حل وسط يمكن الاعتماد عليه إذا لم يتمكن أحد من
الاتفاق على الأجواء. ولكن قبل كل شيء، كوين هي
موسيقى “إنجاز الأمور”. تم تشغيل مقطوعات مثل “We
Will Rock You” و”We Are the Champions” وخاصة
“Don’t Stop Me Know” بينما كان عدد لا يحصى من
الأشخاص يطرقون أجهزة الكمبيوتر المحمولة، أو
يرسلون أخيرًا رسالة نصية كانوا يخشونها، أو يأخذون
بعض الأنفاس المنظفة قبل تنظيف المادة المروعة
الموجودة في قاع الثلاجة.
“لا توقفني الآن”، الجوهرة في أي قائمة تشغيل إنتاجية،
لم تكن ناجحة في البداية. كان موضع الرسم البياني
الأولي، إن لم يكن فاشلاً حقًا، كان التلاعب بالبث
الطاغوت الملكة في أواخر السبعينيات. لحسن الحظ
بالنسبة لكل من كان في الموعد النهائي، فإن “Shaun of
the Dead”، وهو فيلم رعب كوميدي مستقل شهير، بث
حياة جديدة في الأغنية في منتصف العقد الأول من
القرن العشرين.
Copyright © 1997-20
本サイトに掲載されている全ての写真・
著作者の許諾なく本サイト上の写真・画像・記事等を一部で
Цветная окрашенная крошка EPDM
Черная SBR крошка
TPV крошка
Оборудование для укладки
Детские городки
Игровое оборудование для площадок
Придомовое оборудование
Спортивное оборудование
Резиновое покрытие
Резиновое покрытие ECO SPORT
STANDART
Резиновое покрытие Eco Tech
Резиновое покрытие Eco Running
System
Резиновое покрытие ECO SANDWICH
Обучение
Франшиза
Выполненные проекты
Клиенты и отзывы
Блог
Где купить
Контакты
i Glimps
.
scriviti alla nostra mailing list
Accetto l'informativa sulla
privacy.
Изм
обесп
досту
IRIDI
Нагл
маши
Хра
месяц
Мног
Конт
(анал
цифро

---------------

■ WHAT THE TASK ASKS
List all lines above in which the string "крошка" appears.

■ SOLUTION FOR THIS EXERCISE
Цветная окрашенная крошка EPDM
Черная SBR крошка
TPV крошка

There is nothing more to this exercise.